The chart below shows Bollinger Bands around TLT’s price. Here, the middle band is TLT’s 20-month average price, and each red or green candle represents one month of price movement for TLT.
The further the outer bands are from the middle band, the more volatile TLT’s price, according to the indicator. At this point, the Bollinger Bands are pinching together – a sign of relatively low volatility for TLT. Volatility tends to be “mean reverting” – meaning it usually cycles from periods of lower volatility to higher volatility. If the bands now start to widen, and the price trends higher, we could see a sustained rally for TLT.
The next chart zooms into the weekly timeframe, where each red or green candle represents one week of price movement for TLT. In this case, the Bollinger band width represents the volatility of TLT around its 20-week moving average. The blue line underneath it shows the width of the Bollinger Bands – lower is narrower, and less volatility.
Last month, the Bollinger Bands reached their narrowest level since September 2018. In other words, TLT’s volatility reached its lowest level in seven years, according to the indicator.
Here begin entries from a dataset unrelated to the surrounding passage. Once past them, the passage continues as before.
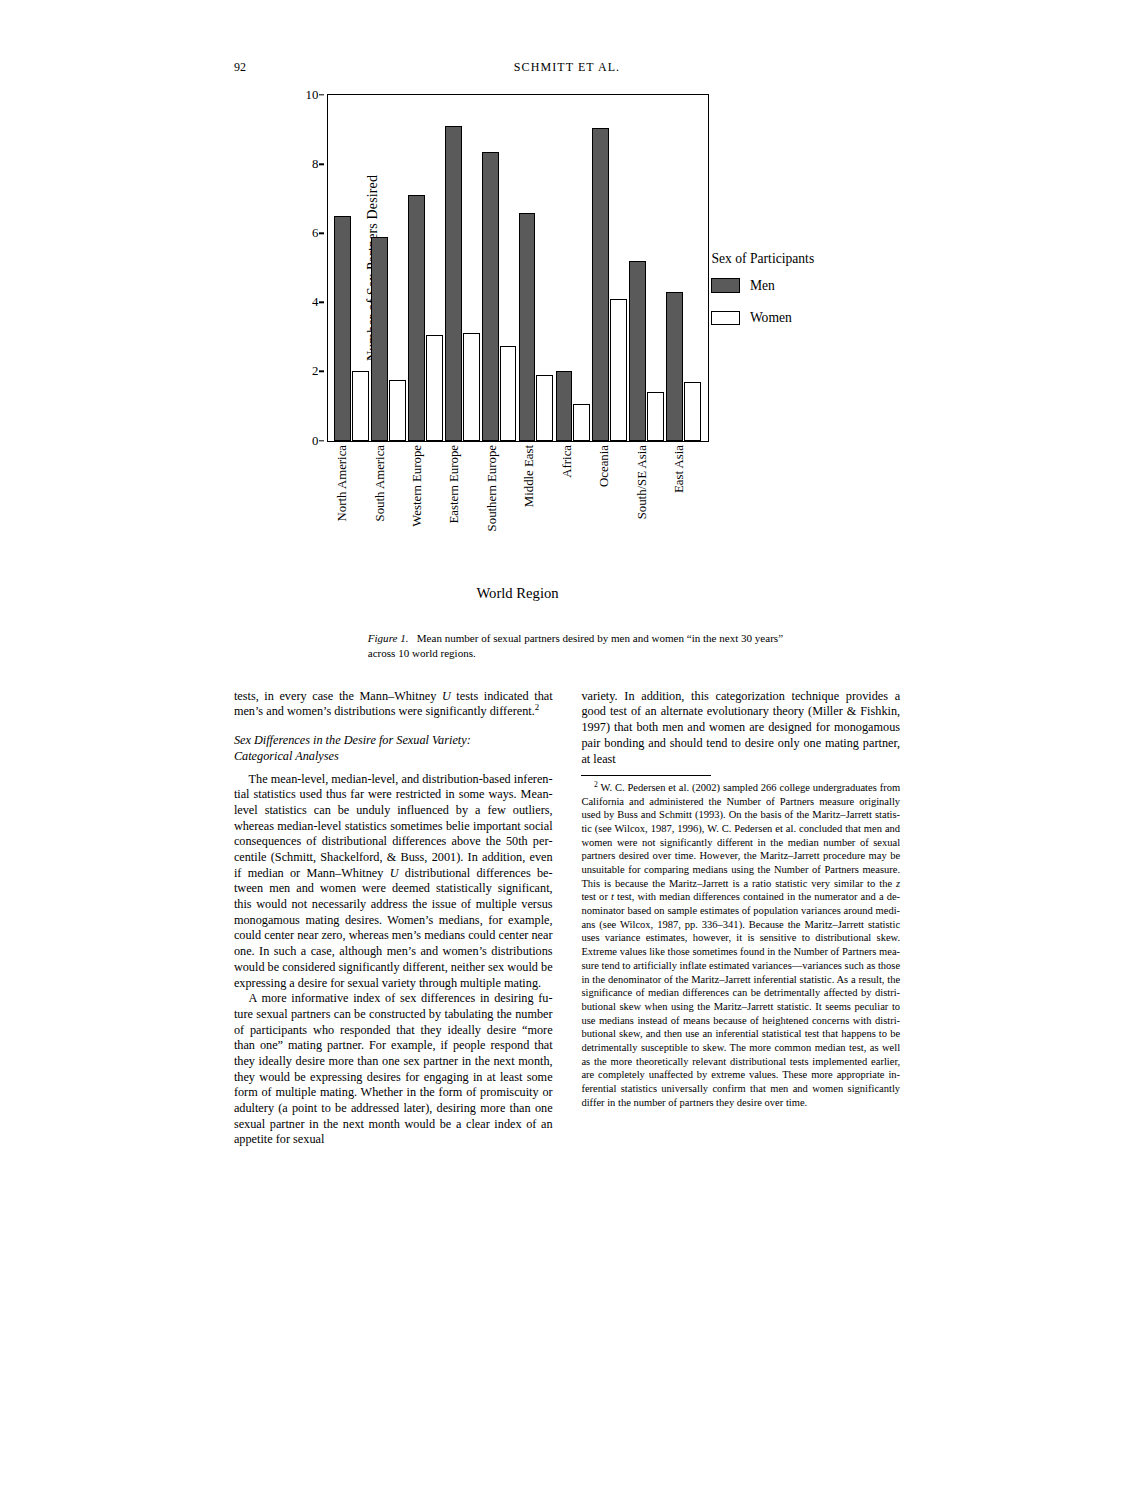92
SCHMITT ET AL.
Number of Sex Partners Desired
10 8 6 4 2 0
North America
South America
Western Europe
Eastern Europe
Southern Europe
Middle East
Africa
Oceania
South/SE Asia
East Asia
World Region
Sex of Participants
Men
Women
Figure 1. Mean number of sexual partners desired by men and women “in the next 30 years” across 10 world regions.
tests, in every case the Mann–Whitney U tests indicated that men’s and women’s distributions were significantly different.2
Sex Differences in the Desire for Sexual Variety:
Categorical Analyses
The mean-level, median-level, and distribution-based inferential statistics used thus far were restricted in some ways. Mean-level statistics can be unduly influenced by a few outliers, whereas median-level statistics sometimes belie important social consequences of distributional differences above the 50th percentile (Schmitt, Shackelford, & Buss, 2001). In addition, even if median or Mann–Whitney U distributional differences between men and women were deemed statistically significant, this would not necessarily address the issue of multiple versus monogamous mating desires. Women’s medians, for example, could center near zero, whereas men’s medians could center near one. In such a case, although men’s and women’s distributions would be considered significantly different, neither sex would be expressing a desire for sexual variety through multiple mating.
A more informative index of sex differences in desiring future sexual partners can be constructed by tabulating the number of participants who responded that they ideally desire “more than one” mating partner. For example, if people respond that they ideally desire more than one sex partner in the next month, they would be expressing desires for engaging in at least some form of multiple mating. Whether in the form of promiscuity or adultery (a point to be addressed later), desiring more than one sexual partner in the next month would be a clear index of an appetite for sexual
variety. In addition, this categorization technique provides a good test of an alternate evolutionary theory (Miller & Fishkin, 1997) that both men and women are designed for monogamous pair bonding and should tend to desire only one mating partner, at least
2 W. C. Pedersen et al. (2002) sampled 266 college undergraduates from California and administered the Number of Partners measure originally used by Buss and Schmitt (1993). On the basis of the Maritz–Jarrett statistic (see Wilcox, 1987, 1996), W. C. Pedersen et al. concluded that men and women were not significantly different in the median number of sexual partners desired over time. However, the Maritz–Jarrett procedure may be unsuitable for comparing medians using the Number of Partners measure. This is because the Maritz–Jarrett is a ratio statistic very similar to the z test or t test, with median differences contained in the numerator and a denominator based on sample estimates of population variances around medians (see Wilcox, 1987, pp. 336–341). Because the Maritz–Jarrett statistic uses variance estimates, however, it is sensitive to distributional skew. Extreme values like those sometimes found in the Number of Partners measure tend to artificially inflate estimated variances—variances such as those in the denominator of the Maritz–Jarrett inferential statistic. As a result, the significance of median differences can be detrimentally affected by distributional skew when using the Maritz–Jarrett statistic. It seems peculiar to use medians instead of means because of heightened concerns with distributional skew, and then use an inferential statistical test that happens to be detrimentally susceptible to skew. The more common median test, as well as the more theoretically relevant distributional tests implemented earlier, are completely unaffected by extreme values. These more appropriate inferential statistics universally confirm that men and women significantly differ in the number of partners they desire over time.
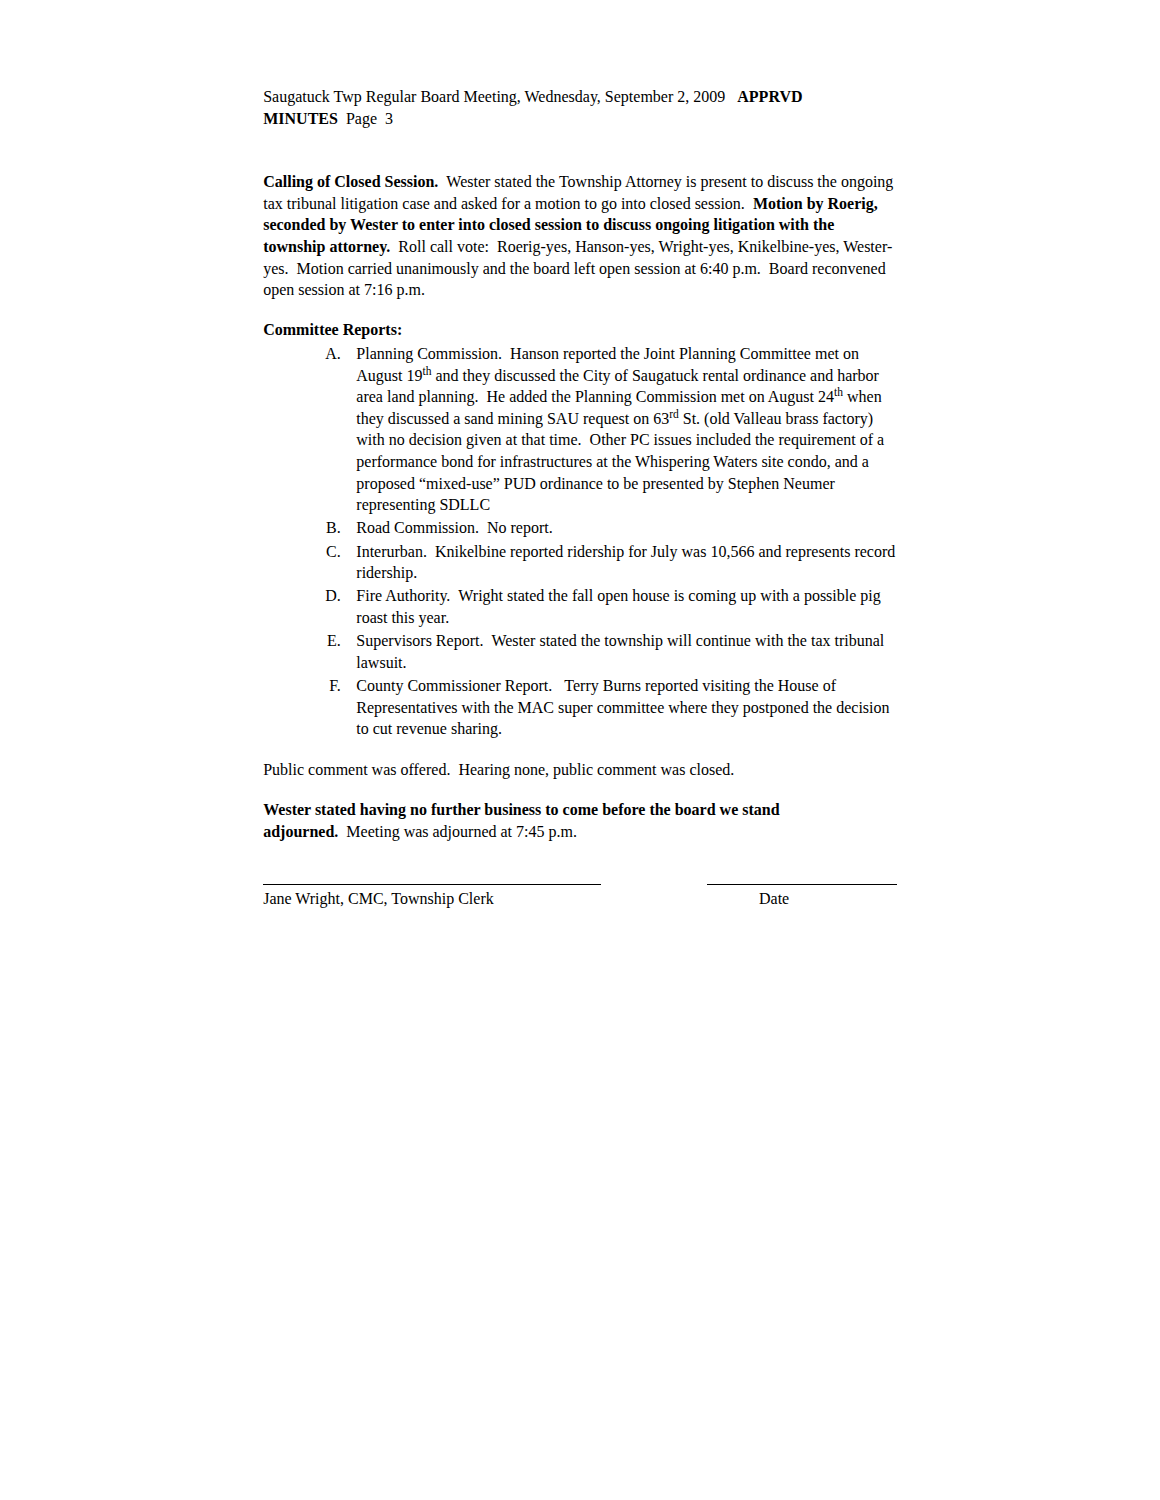Saugatuck Twp Regular Board Meeting, Wednesday, September 2, 2009 APPRVD MINUTES Page 3
Calling of Closed Session. Wester stated the Township Attorney is present to discuss the ongoing tax tribunal litigation case and asked for a motion to go into closed session. Motion by Roerig, seconded by Wester to enter into closed session to discuss ongoing litigation with the township attorney. Roll call vote: Roerig-yes, Hanson-yes, Wright-yes, Knikelbine-yes, Wester-yes. Motion carried unanimously and the board left open session at 6:40 p.m. Board reconvened open session at 7:16 p.m.
Committee Reports:
Planning Commission. Hanson reported the Joint Planning Committee met on August 19th and they discussed the City of Saugatuck rental ordinance and harbor area land planning. He added the Planning Commission met on August 24th when they discussed a sand mining SAU request on 63rd St. (old Valleau brass factory) with no decision given at that time. Other PC issues included the requirement of a performance bond for infrastructures at the Whispering Waters site condo, and a proposed “mixed-use” PUD ordinance to be presented by Stephen Neumer representing SDLLC
Road Commission. No report.
Interurban. Knikelbine reported ridership for July was 10,566 and represents record ridership.
Fire Authority. Wright stated the fall open house is coming up with a possible pig roast this year.
Supervisors Report. Wester stated the township will continue with the tax tribunal lawsuit.
County Commissioner Report. Terry Burns reported visiting the House of Representatives with the MAC super committee where they postponed the decision to cut revenue sharing.
Public comment was offered. Hearing none, public comment was closed.
Wester stated having no further business to come before the board we stand adjourned. Meeting was adjourned at 7:45 p.m.
Jane Wright, CMC, Township Clerk
Date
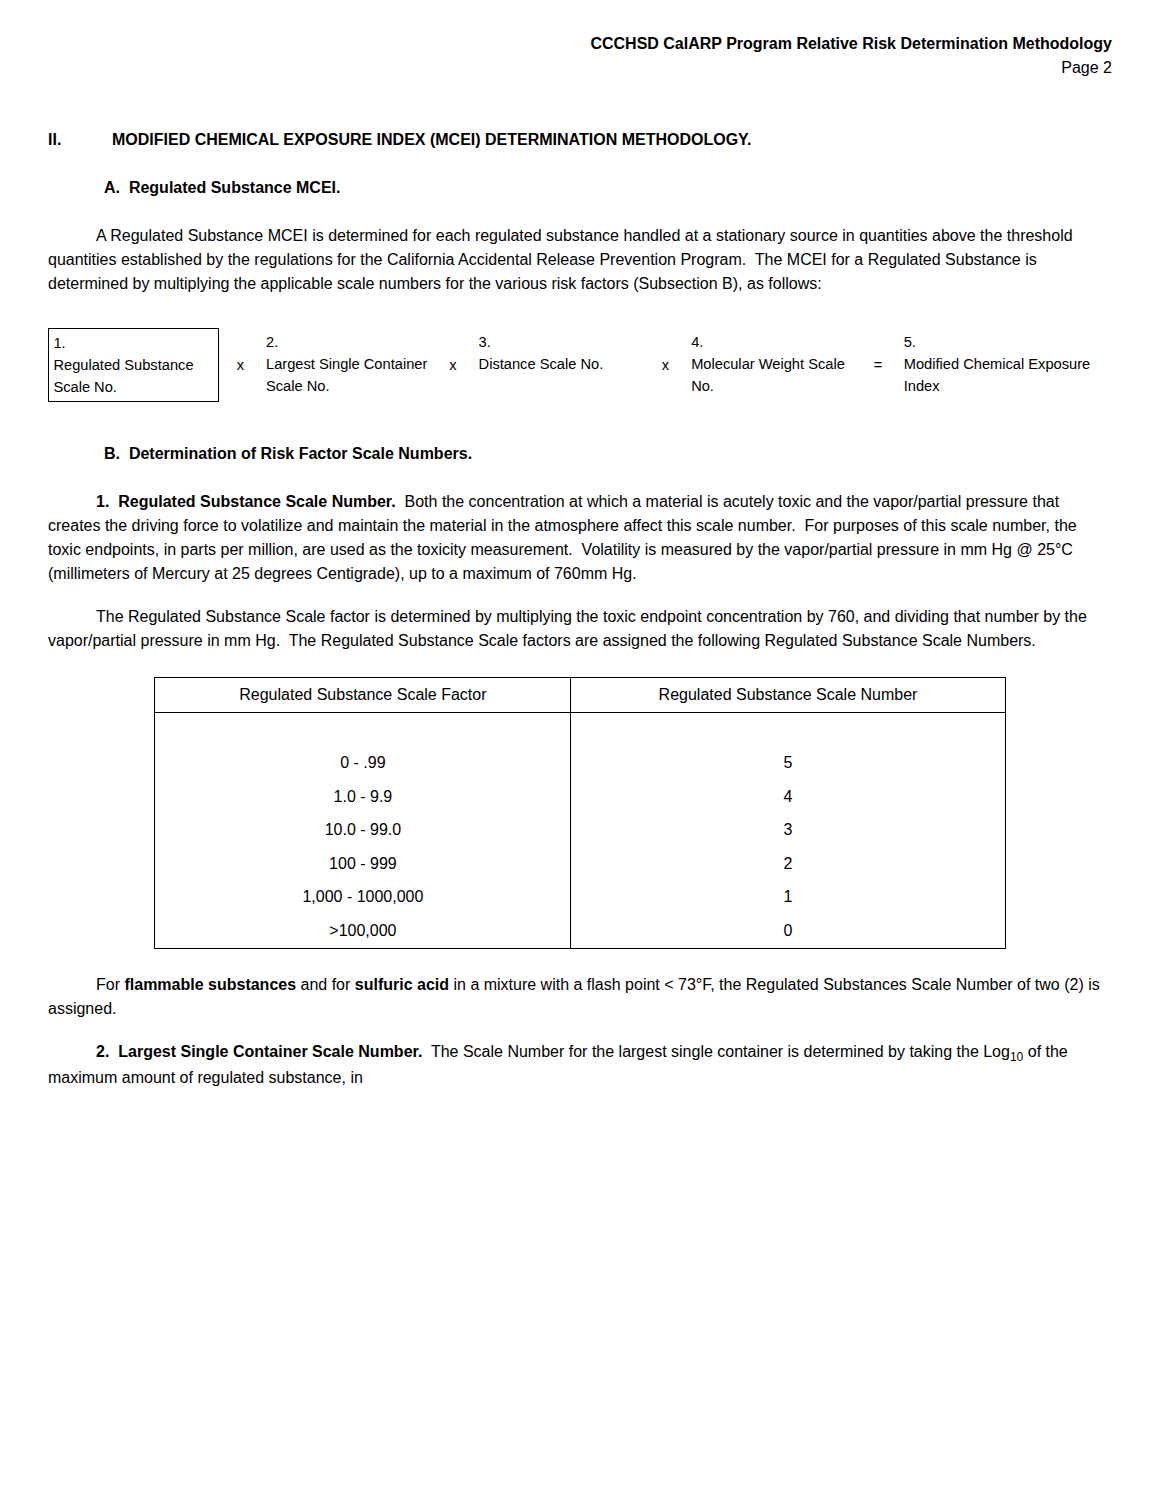CCCHSD CalARP Program Relative Risk Determination Methodology
Page 2
II. MODIFIED CHEMICAL EXPOSURE INDEX (MCEI) DETERMINATION METHODOLOGY.
A. Regulated Substance MCEI.
A Regulated Substance MCEI is determined for each regulated substance handled at a stationary source in quantities above the threshold quantities established by the regulations for the California Accidental Release Prevention Program. The MCEI for a Regulated Substance is determined by multiplying the applicable scale numbers for the various risk factors (Subsection B), as follows:
| 1. Regulated Substance Scale No. | x | 2. Largest Single Container Scale No. | x | 3. Distance Scale No. | x | 4. Molecular Weight Scale No. | = | 5. Modified Chemical Exposure Index |
B. Determination of Risk Factor Scale Numbers.
1. Regulated Substance Scale Number. Both the concentration at which a material is acutely toxic and the vapor/partial pressure that creates the driving force to volatilize and maintain the material in the atmosphere affect this scale number. For purposes of this scale number, the toxic endpoints, in parts per million, are used as the toxicity measurement. Volatility is measured by the vapor/partial pressure in mm Hg @ 25°C (millimeters of Mercury at 25 degrees Centigrade), up to a maximum of 760mm Hg.
The Regulated Substance Scale factor is determined by multiplying the toxic endpoint concentration by 760, and dividing that number by the vapor/partial pressure in mm Hg. The Regulated Substance Scale factors are assigned the following Regulated Substance Scale Numbers.
| Regulated Substance Scale Factor | Regulated Substance Scale Number |
| --- | --- |
| 0 - .99 | 5 |
| 1.0 - 9.9 | 4 |
| 10.0 - 99.0 | 3 |
| 100 - 999 | 2 |
| 1,000 - 1000,000 | 1 |
| >100,000 | 0 |
For flammable substances and for sulfuric acid in a mixture with a flash point < 73°F, the Regulated Substances Scale Number of two (2) is assigned.
2. Largest Single Container Scale Number. The Scale Number for the largest single container is determined by taking the Log10 of the maximum amount of regulated substance, in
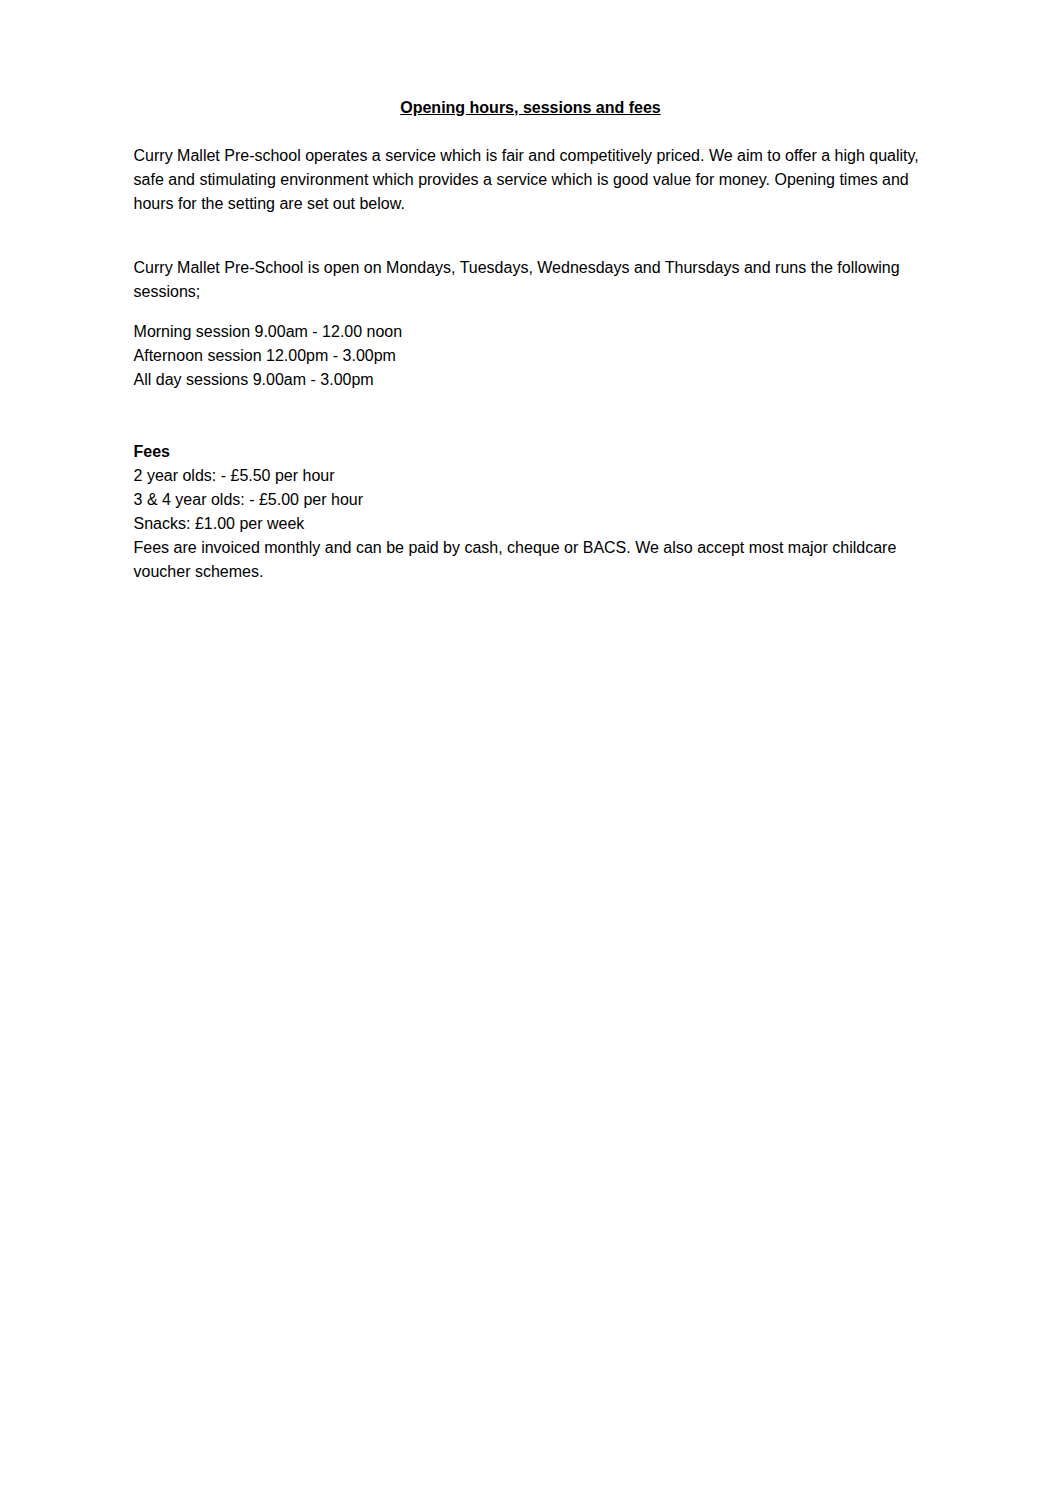Opening hours, sessions and fees
Curry Mallet Pre-school operates a service which is fair and competitively priced. We aim to offer a high quality, safe and stimulating environment which provides a service which is good value for money. Opening times and hours for the setting are set out below.
Curry Mallet Pre-School is open on Mondays, Tuesdays, Wednesdays and Thursdays and runs the following sessions;
Morning session 9.00am - 12.00 noon
Afternoon session 12.00pm - 3.00pm
All day sessions 9.00am - 3.00pm
Fees
2 year olds: - £5.50 per hour
3 & 4 year olds: - £5.00 per hour
Snacks: £1.00 per week
Fees are invoiced monthly and can be paid by cash, cheque or BACS. We also accept most major childcare voucher schemes.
Now notice how the bands started expanding this month – from that very low volatility base. This suggests TLT could see more volatility going into the end of 2025. Keep in mind that volatility is direction neutral.
Risks
The investment case for TLT depends heavily on inflation staying low and the Fed being willing to cut rates. If inflation rises again, TLT may fall further. Heavy government borrowing could also pressure Treasuries if investors demand more compensation to buy the debt. And if the economy holds up better than expected, the Fed might not need to cut rates.